Toward the end of our lazy summer days, my girls and I attended two more workshops with Tokyo Cotton Village as a sort of last hurrah before the start of school. The first one was a cotton-picking event, which turned out to be more of a cotton weeding event since the cotton wouldn't be ready for picking until September. So right about now, I suppose, is the time to harvest what we saw that month. Below I have some photos of Japanese cotton and American cotton. I think you will be able to spot the differences.
We went to a place called the "Goat Cafe", and it lived up to its name with the resident goat, who was too camera-shy to pose for pictures, but trust me - she was there. Aside from the cotton, there were other things I spotted growing in the field behind the cafe: persimmons, limes, and goya, to name a few.

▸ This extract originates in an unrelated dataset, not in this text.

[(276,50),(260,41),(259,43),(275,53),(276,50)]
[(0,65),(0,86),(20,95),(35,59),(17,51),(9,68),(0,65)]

Once the weeding work was finished, we all had a go at de-seeding the cotton that our host Mr. Tomizawa supplied, and enjoyed a delicious barbeque while the children made up their own "barbeque" complete with cicada shells. Yum. Um, not. But the s'mores we had were yummy. I can't remember the last time I ate them. Maybe at a Girl Scout Jamboree that I attended back when I was living in Chicago oh so long ago...

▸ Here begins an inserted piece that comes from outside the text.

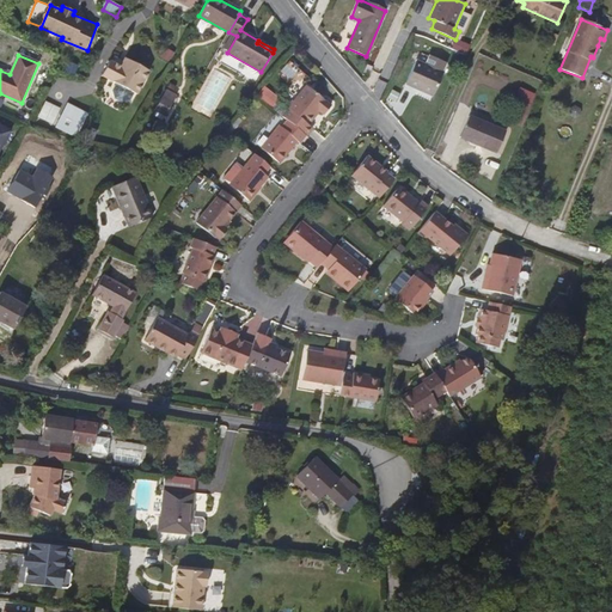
[(150,69),(126,56),(122,65),(111,59),(103,73),(117,81),(135,91),(138,93),(150,69)]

When I first started reading up on where and how our clothes are made, naturally the question of textile dyeing and environmental pollution came up. What sorts of dyes are being used on fabric? What happens to the water when those dyes are used? What about to the people who live nearby? Where do all those beautiful colors come from? I kept reading, and more questions than answers kept popping up in my head.

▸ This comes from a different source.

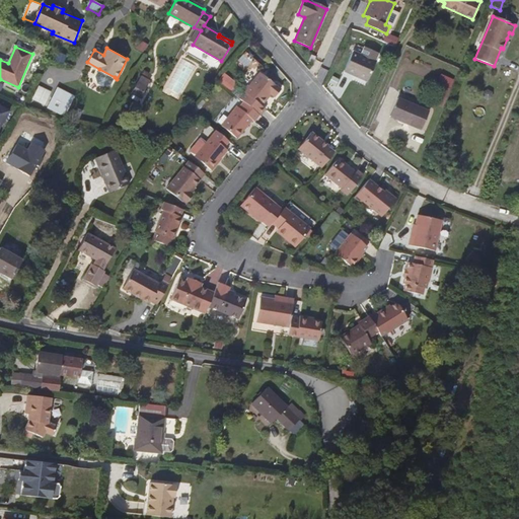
[(353,52),(344,72),(366,82),(374,61),(353,52)]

For the workshop, we used three dyes derived from natural sources. My daughter and I were most keen to try the traditional blue color, ai-zome, which you can read about here. It was so amazing to watch the process because when you first dip your cloth in the dye and take it out, it appears to be a greenish color. But after it hits the air, it starts to turn that recognizable indigo blue. I tried to document the process so you could get an idea of what it was like.
Amazing, right? We certainly thought so.
This is the one my daughter made. I think she must have been pretty proud of it because she drew a picture of it when we got home.
It was such an interesting learning experience, and also an experimental one, as we were all unsure of how the dyes would turn out. My attempt at gradation, for example, was a total failure, haha. But it turned out pretty enough. And I think that's half the fun. No such things as mistakes, as I always tell my girls.